#AFORISMO 601/MORANGOS SILVESTRES# - GRAÇA FONTIS: PINTURA(TÍTULO: #REMEMBERINGS#)//ARTE ILUSTRATIVA/Manoel Ferreira Neto: AFORISMO



Lembrança... Quê palavra estranha, esquisita! Escrevo-a à margem esquerda da folha de papel, olho-a com atenção. Pronuncio-a. Soa bem aos ouvidos. Mas o que significa? Que sentido tem? Seria "lembrança" o haver estado há alguns minutos sentado na cadeira de balanço, pés sobre a mesa, olhando as nuvens escuras do céu? Não pode ser lembrança isto. Seria lembrar as palavras escritas por Lelê - nossa, não gosta mesmo que a chame Lelê: "Chame-me Lê, mas não Lelê. Não sou despirocada", diz quase aos sussurros, voz rouca, assim expressa a sua insatisfação; "Querida, tem o circunflexo no último "e", não é acento agudo, Lelé, aí sim é insinuação de que os pensamentos estão virados de cabeça para baixo", dá aquele sorriso amareliçado -, dizendo de seu amor, quando ama, ama mesmo, ama com pujança, o amor é dela, deem-lhe licença, mas é assim que se expressa? Isto é lembrar? Escreveu isso há alguns dias. Parece-me que "lembrar" é algo que está guardado a sete chaves na inconsciência, e que se anuncia, revela, após um esforço, desejo de a coisa já passada se mostrar, poder vê-la outra vez, não é mais a coisa fresca e viçosa do momento, em mim ela se transformou.


Mendigo bêbado se aproxima de minha mesa. Baba escorre-lhe queixo abaixo. Sujo, fede. Passo o dedo indicador da mão esquerda no nariz. Continuo olhando a palavra lembrança escrita na margem da folha. Não sei porque venho a esta rodoviária de quando em vez para tomar uma cerveja. Bêbados, traficantes, pessoas de condutas duvidosas e espúrias, passageiros sentados no banco esperando o ônibus estacionar, colocarem a bagagem no bagageiro, mostrarem a passagem ao motorista, subirem os degraus, sentarem-se na poltrona que compraram. A todo momento um bêbado chega para incomodar. Não dou atenção.
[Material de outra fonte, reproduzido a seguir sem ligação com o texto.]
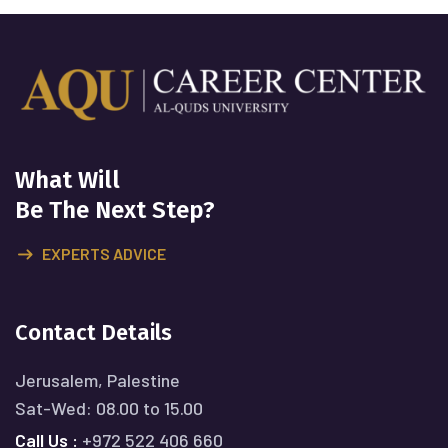
What Will
Be The Next Step?
EXPERTS ADVICE
Contact Details
Jerusalem, Palestine
Sat-Wed: 08.00 to 15.00
Call Us :
+972 522 406 660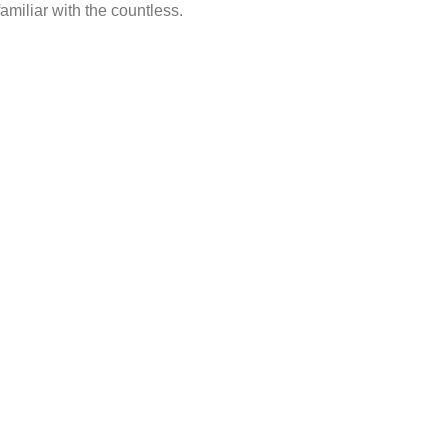
amiliar with the countless.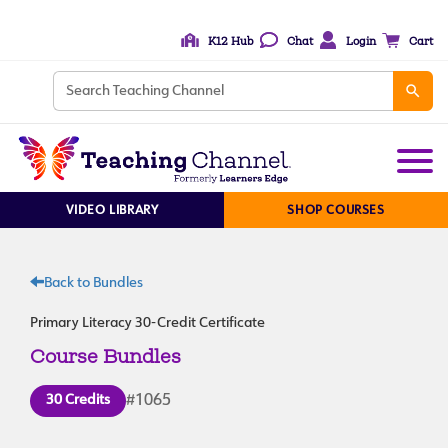
K12 Hub
Chat
Login
Cart
VIDEO LIBRARY
SHOP COURSES
Back to Bundles
Primary Literacy 30-Credit Certificate
Course Bundles
30 Credits
#1065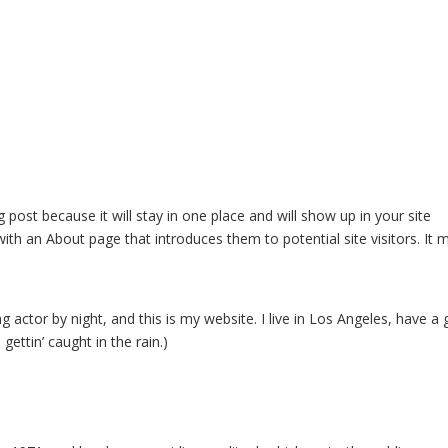
Home
Who We Are
What We Do
Who We Work
g post because it will stay in one place and will show up in your site
ith an About page that introduces them to potential site visitors. It 
g actor by night, and this is my website. I live in Los Angeles, have a 
gettin’ caught in the rain.)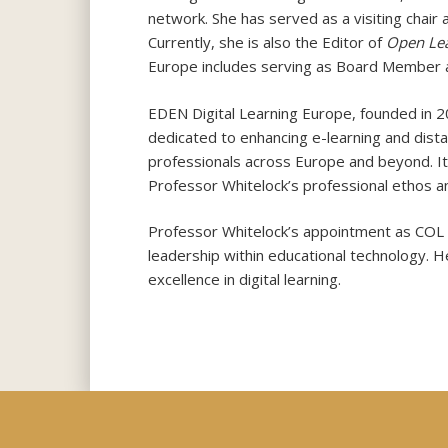
network. She has served as a visiting chair 
Currently, she is also the Editor of
Open Lea
Europe includes serving as Board Member a
EDEN Digital Learning Europe, founded in 20
dedicated to enhancing e-learning and dis
professionals across Europe and beyond. It
Professor Whitelock’s professional ethos 
Professor Whitelock’s appointment as COL C
leadership within educational technology. H
excellence in digital learning.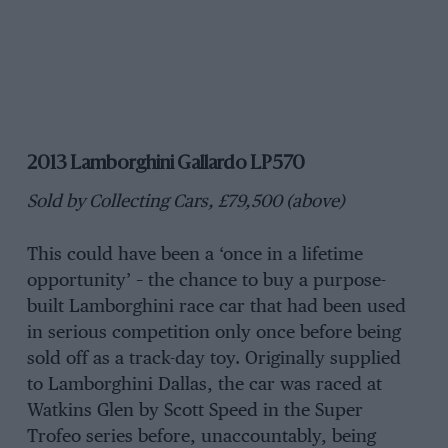
2013 Lamborghini Gallardo LP570
Sold by Collecting Cars, £79,500 (above)
This could have been a ‘once in a lifetime
opportunity’ – the chance to buy a purpose-
built Lamborghini race car that had been used
in serious competition only once before being
sold off as a track-day toy. Originally supplied
to Lamborghini Dallas, the car was raced at
Watkins Glen by Scott Speed in the Super
Trofeo series before, unaccountably, being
- Dá um cigarro aí, moço... - diz, engrolando as palavras, a língua está anestesiada, as palavras saem misturadas com a baba, felizmente não as acompanha. Há bêbados que cospem na pessoa, quando falam, esse não, a baba escorre queixo abaixo, as palavras saem engroladas.


O proprietário traz-me a porção de carne seca com mandioca. Sai de dentro do balcão, dançando ao som de uma música Pink Floyd. Calça rasgada, botina de cano longo, luzindo, chapéu de coro, barba por fazer. Quer chamar atenção dos clientes com a dança, homem alegre, extrovertido, assim faz a sua freguesia, clientela. Coloca o pratinho de porção sobre a mesa. "Mais alguma coisa, Herisberto?" Olhando ainda a palavra "lembrança" escrita à margem do papel, respondo-lhe quase em silêncio: "Não, obrigado..." Levanto a cabeça, olho-o. Perscruta-me com o seu olhar frio, seco. Balança a cabeça de um lado para outro como quem está dizendo: "Não lhe dou a mínima".


O nada é o tudo e o tudo é nada. O vazio é o cheio e o cheio é vazio. Escrevo estas frases ridículas para passar o tempo? Escrevendo-as ou não, o tempo passa. Quero acreditar que as escrevo para me persuadir e convencer de que não estou vazio, há palavras dentro de mim. O que é o nada? O que é o tudo? O que é o cheio? O que é o vazio? Tais palavras saíram de mim sem sentido, sem significado algum. Deslizei a pena na folha, escrevi-as. Livrei-me delas, não sairão do papel e voltarão para dentro de mim. Largo a caneta sobre a folha. Recosto-me à cadeira. Os olhos tergiversam-se por todos os lados, não se fixam. Vão sair das órbitas. Perambularem pelas ruas da cidade.
Semana passada falecera uma grande amiga, artista-plástica. Estive no seu velório.


Largo a cerveja pela metade, o prato de carne seca com mandioca, a folha e a caneta sobre a mesa, dirijo-me ao balcão, pago a nota. Saio correndo do botequim.